The full listing below should be printed word for word.

(Provided material)

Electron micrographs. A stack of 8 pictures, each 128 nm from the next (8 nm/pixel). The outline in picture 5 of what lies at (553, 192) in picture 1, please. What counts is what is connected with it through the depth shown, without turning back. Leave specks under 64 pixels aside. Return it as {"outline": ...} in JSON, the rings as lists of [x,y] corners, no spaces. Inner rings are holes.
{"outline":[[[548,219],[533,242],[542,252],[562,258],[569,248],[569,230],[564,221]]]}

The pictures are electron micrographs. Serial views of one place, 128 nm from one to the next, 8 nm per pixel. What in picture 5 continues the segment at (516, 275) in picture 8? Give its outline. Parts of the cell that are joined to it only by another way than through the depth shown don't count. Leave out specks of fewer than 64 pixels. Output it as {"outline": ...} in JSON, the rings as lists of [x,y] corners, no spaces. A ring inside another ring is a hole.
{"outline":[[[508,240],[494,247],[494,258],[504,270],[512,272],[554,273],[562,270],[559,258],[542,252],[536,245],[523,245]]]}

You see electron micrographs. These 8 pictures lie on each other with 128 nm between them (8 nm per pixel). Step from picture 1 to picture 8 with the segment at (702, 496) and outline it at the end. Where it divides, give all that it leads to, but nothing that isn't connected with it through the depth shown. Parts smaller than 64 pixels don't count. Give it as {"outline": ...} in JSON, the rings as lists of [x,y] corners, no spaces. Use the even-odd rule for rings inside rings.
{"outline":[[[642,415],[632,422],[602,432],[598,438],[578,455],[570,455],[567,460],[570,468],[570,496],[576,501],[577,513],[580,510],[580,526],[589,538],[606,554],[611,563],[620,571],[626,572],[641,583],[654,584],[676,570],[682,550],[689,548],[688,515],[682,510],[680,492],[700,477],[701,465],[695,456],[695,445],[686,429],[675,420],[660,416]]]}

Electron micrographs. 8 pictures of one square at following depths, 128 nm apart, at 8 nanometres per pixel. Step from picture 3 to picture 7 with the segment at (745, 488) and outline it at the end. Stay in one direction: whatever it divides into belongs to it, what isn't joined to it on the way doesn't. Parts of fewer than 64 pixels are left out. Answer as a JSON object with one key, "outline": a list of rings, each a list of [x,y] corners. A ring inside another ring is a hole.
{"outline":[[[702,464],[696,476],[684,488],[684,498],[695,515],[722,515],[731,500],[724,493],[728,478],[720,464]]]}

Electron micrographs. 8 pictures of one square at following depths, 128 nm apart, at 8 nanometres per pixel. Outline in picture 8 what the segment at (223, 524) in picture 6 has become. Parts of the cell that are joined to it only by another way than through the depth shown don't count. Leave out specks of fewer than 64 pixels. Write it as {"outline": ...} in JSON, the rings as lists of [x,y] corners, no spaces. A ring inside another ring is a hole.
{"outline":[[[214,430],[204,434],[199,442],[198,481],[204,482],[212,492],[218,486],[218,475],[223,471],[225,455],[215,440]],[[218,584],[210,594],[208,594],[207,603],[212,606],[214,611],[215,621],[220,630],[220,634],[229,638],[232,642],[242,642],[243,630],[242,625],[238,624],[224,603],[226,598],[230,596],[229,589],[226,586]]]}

(End Provided material)

● Task output
Electron micrographs. A stack of 8 pictures, each 128 nm from the next (8 nm/pixel). The outline in picture 5 of what lies at (553, 192) in picture 1, please. What counts is what is connected with it through the depth shown, without turning back. Leave specks under 64 pixels aside. Return it as {"outline": ...} in JSON, the rings as lists of [x,y] corners, no spaces. Inner rings are holes.
{"outline":[[[548,219],[533,242],[542,252],[562,258],[569,248],[569,230],[564,221]]]}

The pictures are electron micrographs. Serial views of one place, 128 nm from one to the next, 8 nm per pixel. What in picture 5 continues the segment at (516, 275) in picture 8? Give its outline. Parts of the cell that are joined to it only by another way than through the depth shown don't count. Leave out specks of fewer than 64 pixels. Output it as {"outline": ...} in JSON, the rings as lists of [x,y] corners, no spaces. A ring inside another ring is a hole.
{"outline":[[[508,240],[494,247],[494,258],[504,270],[512,272],[554,273],[562,270],[559,258],[542,252],[536,245],[523,245]]]}

You see electron micrographs. These 8 pictures lie on each other with 128 nm between them (8 nm per pixel). Step from picture 1 to picture 8 with the segment at (702, 496) and outline it at the end. Where it divides, give all that it leads to, but nothing that isn't connected with it through the depth shown. Parts smaller than 64 pixels don't count. Give it as {"outline": ...} in JSON, the rings as lists of [x,y] corners, no spaces. Use the even-odd rule for rings inside rings.
{"outline":[[[642,415],[632,422],[602,432],[598,438],[578,455],[570,455],[567,460],[570,468],[570,496],[576,501],[577,513],[580,510],[580,526],[589,538],[606,554],[611,563],[620,571],[626,572],[641,583],[654,584],[676,570],[682,550],[689,548],[688,515],[682,510],[680,492],[700,477],[701,465],[695,456],[695,445],[686,429],[675,420],[660,416]]]}

Electron micrographs. 8 pictures of one square at following depths, 128 nm apart, at 8 nanometres per pixel. Step from picture 3 to picture 7 with the segment at (745, 488) and outline it at the end. Stay in one direction: whatever it divides into belongs to it, what isn't joined to it on the way doesn't. Parts of fewer than 64 pixels are left out. Answer as a JSON object with one key, "outline": a list of rings, each a list of [x,y] corners. A ring inside another ring is a hole.
{"outline":[[[702,464],[696,476],[684,488],[684,498],[695,515],[722,515],[731,500],[724,493],[728,478],[720,464]]]}

Electron micrographs. 8 pictures of one square at following depths, 128 nm apart, at 8 nanometres per pixel. Outline in picture 8 what the segment at (223, 524) in picture 6 has become. Parts of the cell that are joined to it only by another way than through the depth shown don't count. Leave out specks of fewer than 64 pixels. Write it as {"outline": ...} in JSON, the rings as lists of [x,y] corners, no spaces. A ring inside another ring is a hole.
{"outline":[[[214,430],[204,434],[199,442],[198,481],[204,482],[212,492],[218,486],[218,475],[223,471],[225,455],[215,440]],[[218,584],[210,594],[208,594],[207,603],[212,606],[214,611],[215,621],[220,630],[220,634],[229,638],[232,642],[242,642],[243,630],[242,625],[238,624],[224,603],[226,598],[230,596],[229,589],[226,586]]]}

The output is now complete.